In the digital world, one of the most important features of any task is to check that all documents have been correctly exported and edited. To ensure that a final project arrives back at your desk in the way you first envisioned/designed, here are a few handy tips to maintain the smooth running of a printed campaign:
Printing Tips 2019
Check the resolution:
One of the most commonly forgotten aspects of a design project rests within the resolution of the final piece. You’ll need to make sure that your resolution is now lower than around 300 dpi as anything less can result in a fuzzy or pixelated print. For most large format printing, the resolution needs to be at 150 dpi. Unlike digital projects, once print projects are completed mistakes cannot be fixed. Making sure that your print document correctly prepared will save time and money later.

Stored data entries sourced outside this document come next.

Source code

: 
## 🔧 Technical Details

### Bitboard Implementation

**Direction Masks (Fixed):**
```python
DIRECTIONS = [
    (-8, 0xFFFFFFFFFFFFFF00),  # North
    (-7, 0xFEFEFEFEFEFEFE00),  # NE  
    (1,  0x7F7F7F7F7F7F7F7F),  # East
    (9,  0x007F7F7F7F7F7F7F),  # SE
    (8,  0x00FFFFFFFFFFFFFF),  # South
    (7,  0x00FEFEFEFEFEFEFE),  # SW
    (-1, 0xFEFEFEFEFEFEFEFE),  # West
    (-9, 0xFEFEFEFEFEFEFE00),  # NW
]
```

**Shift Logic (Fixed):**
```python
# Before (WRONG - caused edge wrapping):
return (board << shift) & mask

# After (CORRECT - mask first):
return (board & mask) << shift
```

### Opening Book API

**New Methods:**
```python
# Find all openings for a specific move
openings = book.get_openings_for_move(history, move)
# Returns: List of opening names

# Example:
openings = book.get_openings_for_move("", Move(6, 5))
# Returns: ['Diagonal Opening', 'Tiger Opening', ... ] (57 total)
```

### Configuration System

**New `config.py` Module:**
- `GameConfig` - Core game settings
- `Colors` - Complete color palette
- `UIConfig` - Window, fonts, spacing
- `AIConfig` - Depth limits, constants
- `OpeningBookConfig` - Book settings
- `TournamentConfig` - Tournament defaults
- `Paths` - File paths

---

As silly as it may sound, one of the most common mistakes that many corporations make is a failure to plan when it comes to the type of paper being used during a project. You may want to consider whether your campaign would look best in gloss, or perhaps a matte or semi-matte finish? Also, consider if you are going to require your paper to be coated, and also consider the weight of your paper. For example, you may not want flyers to come out at the same thickness of a poster.

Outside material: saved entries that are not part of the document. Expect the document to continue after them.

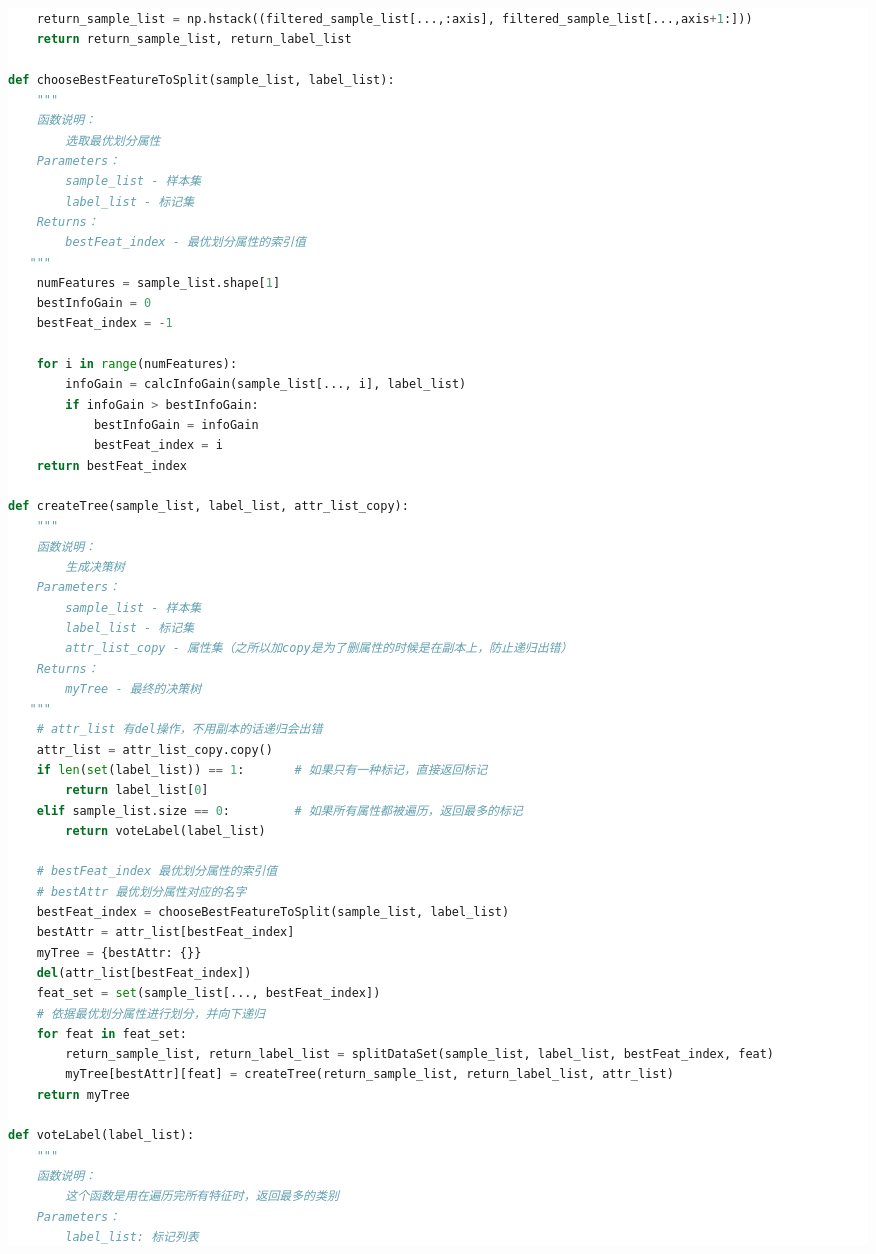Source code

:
 ```python
    return_sample_list = np.hstack((filtered_sample_list[...,:axis], filtered_sample_list[...,axis+1:]))
    return return_sample_list, return_label_list

def chooseBestFeatureToSplit(sample_list, label_list):
    """
    函数说明：
        选取最优划分属性
    Parameters：
        sample_list - 样本集
        label_list - 标记集
    Returns：
        bestFeat_index - 最优划分属性的索引值
   """
    numFeatures = sample_list.shape[1]
    bestInfoGain = 0
    bestFeat_index = -1

    for i in range(numFeatures):
        infoGain = calcInfoGain(sample_list[..., i], label_list)
        if infoGain > bestInfoGain:
            bestInfoGain = infoGain
            bestFeat_index = i
    return bestFeat_index

def createTree(sample_list, label_list, attr_list_copy):
    """
    函数说明：
        生成决策树
    Parameters：
        sample_list - 样本集
        label_list - 标记集
        attr_list_copy - 属性集（之所以加copy是为了删属性的时候是在副本上，防止递归出错）
    Returns：
        myTree - 最终的决策树
   """
    # attr_list 有del操作，不用副本的话递归会出错
    attr_list = attr_list_copy.copy()
    if len(set(label_list)) == 1:       # 如果只有一种标记，直接返回标记
        return label_list[0]
    elif sample_list.size == 0:         # 如果所有属性都被遍历，返回最多的标记
        return voteLabel(label_list)

    # bestFeat_index 最优划分属性的索引值
    # bestAttr 最优划分属性对应的名字
    bestFeat_index = chooseBestFeatureToSplit(sample_list, label_list)
    bestAttr = attr_list[bestFeat_index]
    myTree = {bestAttr: {}}
    del(attr_list[bestFeat_index])
    feat_set = set(sample_list[..., bestFeat_index])
    # 依据最优划分属性进行划分，并向下递归
    for feat in feat_set:
        return_sample_list, return_label_list = splitDataSet(sample_list, label_list, bestFeat_index, feat)
        myTree[bestAttr][feat] = createTree(return_sample_list, return_label_list, attr_list)
    return myTree

def voteLabel(label_list):
    """
    函数说明：
        这个函数是用在遍历完所有特征时，返回最多的类别
    Parameters：
        label_list: 标记列表
```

When you have checked the items above, and your design is complete, make sure that you export your file in the correct format for the press you are using. Most presses will use a high-quality PDF with bleed settings and crop marks, but sometimes this will vary. Often, larger jobs may request full files of artwork and text so this is a key area to stay on top of before the printing takes place.
The BIGGEST Tip, Proof read:
There’s a famous viral meme that highlights the importance of grammar with the slogan ‘commas save lives’ and two examples of wordplay: ‘Let’s eat, grandma’ and ‘Let’s eat grandma’. Quite frankly, a lack of punctuation, a poorly timed grammatical choice, or a spelling mistake (the cardinal sin!) can undermine your whole campaign. For this reason, be sure to review all copy for errors and have another person review your project. Having another pair of eyes check something is helpful, especially if you’ve been looking at it for some time.
Before you export your document for printing, confirm with the press the bleed size they require. Standard bleeds are .125”, but some presses use .25” so it’s a good idea to make sure you’re using the right one. Also, ensure the document’s actual graphics or text elements are not too close to the bleed but have a good safe zone to avoid being cut or omitted.